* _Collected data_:
---+---
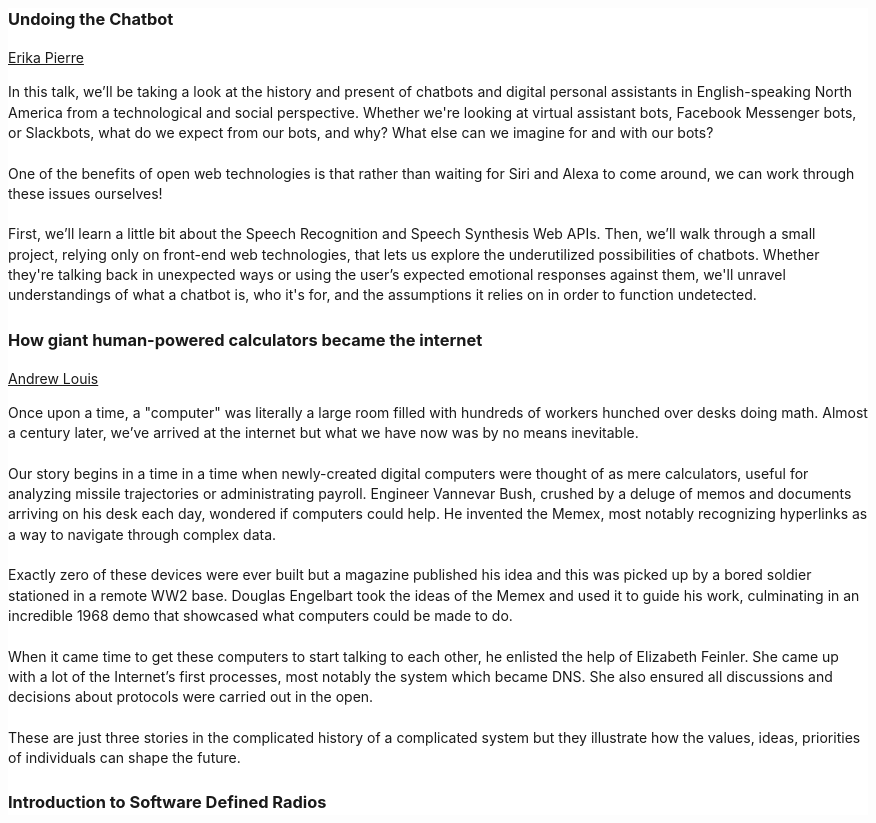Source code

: 
### Undoing the Chatbot

[Erika Pierre](/speakers#erika-pierre)

<p class="abstract">
In this talk, we’ll be taking a look at the history and present of chatbots and digital personal assistants in English-speaking North America from a technological and social perspective. Whether we're looking at virtual assistant bots, Facebook Messenger bots, or Slackbots, what do we expect from our bots, and why? What else can we imagine for and with our bots?
<br/><br/>
One of the benefits of open web technologies is that rather than waiting for Siri and Alexa to come around, we can work through these issues ourselves!
<br/><br/>
First, we’ll learn a little bit about the Speech Recognition and Speech Synthesis Web APIs. Then, we’ll walk through a small project, relying only on front-end web technologies, that lets us explore the underutilized possibilities of chatbots. Whether they're talking back in unexpected ways or using the user’s expected emotional responses against them, we'll unravel understandings of what a chatbot is, who it's for, and the assumptions it relies on in order to function undetected.
</p>

### How giant human-powered calculators became the internet

[Andrew Louis](/speakers#andrew-louis)

<p class="abstract">
Once upon a time, a "computer" was literally a large room filled with hundreds of workers hunched over desks doing math. Almost a century later, we’ve arrived at the internet but what we have now was by no means inevitable.
<br/><br/>
Our story begins in a time in a time when newly-created digital computers were thought of as mere calculators, useful for analyzing missile trajectories or administrating payroll. Engineer Vannevar Bush, crushed by a deluge of memos and documents arriving on his desk each day, wondered if computers could help. He invented the Memex, most notably recognizing hyperlinks as a way to navigate through complex data.
<br/><br/>
Exactly zero of these devices were ever built but a magazine published his idea and this was picked up by a bored soldier stationed in a remote WW2 base. Douglas Engelbart took the ideas of the Memex and used it to guide his work, culminating in an incredible 1968 demo that showcased what computers could be made to do.
<br/><br/>
When it came time to get these computers to start talking to each other, he enlisted the help of Elizabeth Feinler. She came up with a lot of the Internet’s first processes, most notably the system which became DNS. She also ensured all discussions and decisions about protocols were carried out in the open.
<br/><br/>
These are just three stories in the complicated history of a complicated system but they illustrate how the values, ideas, priorities of individuals can shape the future.
</p>


### Introduction to Software Defined Radios
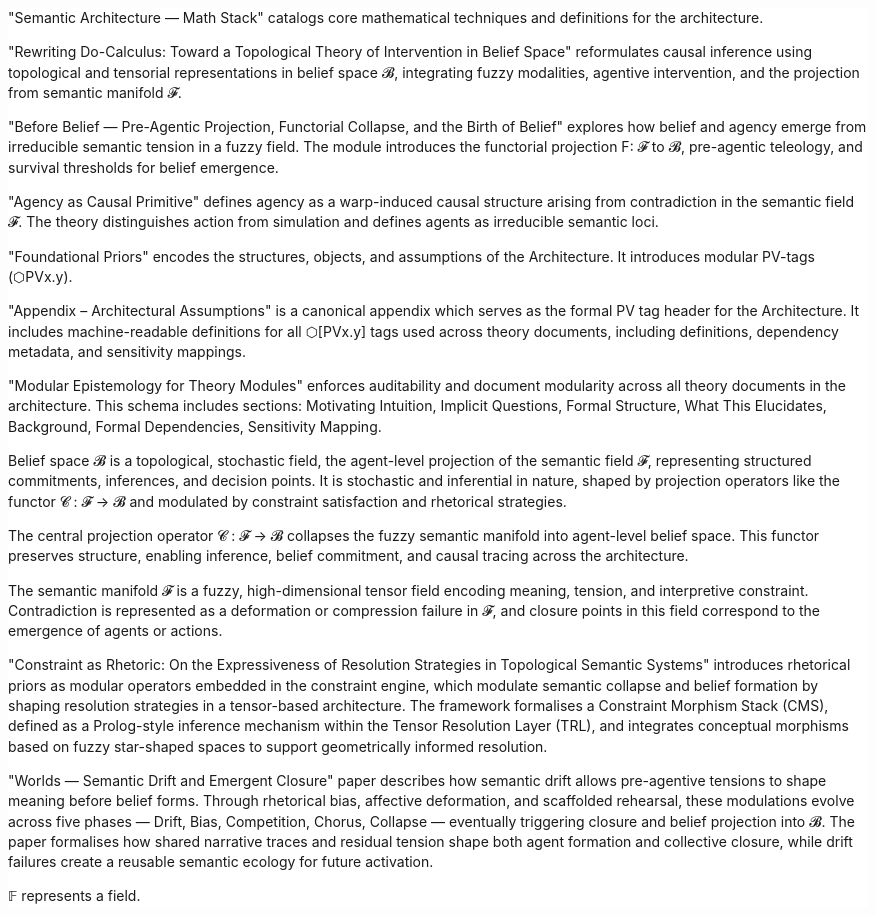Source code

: "Semantic Architecture — Math Stack" catalogs core mathematical techniques and definitions for the architecture.

"Rewriting Do-Calculus: Toward a Topological Theory of Intervention in Belief Space" reformulates causal inference using topological and tensorial representations in belief space 𝓑, integrating fuzzy modalities, agentive intervention, and the projection from semantic manifold 𝓕.

"Before Belief — Pre-Agentic Projection, Functorial Collapse, and the Birth of Belief" explores how belief and agency emerge from irreducible semantic tension in a fuzzy field. The module introduces the functorial projection F: 𝓕 to 𝓑, pre-agentic teleology, and survival thresholds for belief emergence.

"Agency as Causal Primitive" defines agency as a warp-induced causal structure arising from contradiction in the semantic field 𝓕. The theory distinguishes action from simulation and defines agents as irreducible semantic loci.

"Foundational Priors" encodes the structures, objects, and assumptions of the Architecture. It introduces modular PV-tags (⬡PVx.y).

"Appendix – Architectural Assumptions" is a canonical appendix which serves as the formal PV tag header for the Architecture. It includes machine-readable definitions for all ⬡[PVx.y] tags used across theory documents, including definitions, dependency metadata, and sensitivity mappings.

"Modular Epistemology for Theory Modules" enforces auditability and document modularity across all theory documents in the architecture. This schema includes sections: Motivating Intuition, Implicit Questions, Formal Structure, What This Elucidates, Background, Formal Dependencies, Sensitivity Mapping.

Belief space 𝓑 is a topological, stochastic field, the agent-level projection of the semantic field 𝓕, representing structured commitments, inferences, and decision points. It is stochastic and inferential in nature, shaped by projection operators like the functor 𝓒 : 𝓕 → 𝓑 and modulated by constraint satisfaction and rhetorical strategies.

The central projection operator 𝓒 : 𝓕 → 𝓑 collapses the fuzzy semantic manifold into agent-level belief space. This functor preserves structure, enabling inference, belief commitment, and causal tracing across the architecture.

The semantic manifold 𝓕 is a fuzzy, high-dimensional tensor field encoding meaning, tension, and interpretive constraint. Contradiction is represented as a deformation or compression failure in 𝓕, and closure points in this field correspond to the emergence of agents or actions.

"Constraint as Rhetoric: On the Expressiveness of Resolution Strategies in Topological Semantic Systems" introduces rhetorical priors as modular operators embedded in the constraint engine, which modulate semantic collapse and belief formation by shaping resolution strategies in a tensor-based architecture. The framework formalises a Constraint Morphism Stack (CMS), defined as a Prolog-style inference mechanism within the Tensor Resolution Layer (TRL), and integrates conceptual morphisms based on fuzzy star-shaped spaces to support geometrically informed resolution.

"Worlds — Semantic Drift and Emergent Closure" paper describes how semantic drift allows pre-agentive tensions to shape meaning before belief forms. Through rhetorical bias, affective deformation, and scaffolded rehearsal, these modulations evolve across five phases — Drift, Bias, Competition, Chorus, Collapse — eventually triggering closure and belief projection into 𝓑. The paper formalises how shared narrative traces and residual tension shape both agent formation and collective closure, while drift failures create a reusable semantic ecology for future activation.

𝔽 represents a field.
---+---
* _What the task requires_: All lines from the one containing "for future activation." through the last line of the data, both included, are to be retyped exactly, and no other line belongs in the answer.

* _Output of the task_:
"Worlds — Semantic Drift and Emergent Closure" paper describes how semantic drift allows pre-agentive tensions to shape meaning before belief forms. Through rhetorical bias, affective deformation, and scaffolded rehearsal, these modulations evolve across five phases — Drift, Bias, Competition, Chorus, Collapse — eventually triggering closure and belief projection into 𝓑. The paper formalises how shared narrative traces and residual tension shape both agent formation and collective closure, while drift failures create a reusable semantic ecology for future activation.

𝔽 represents a field.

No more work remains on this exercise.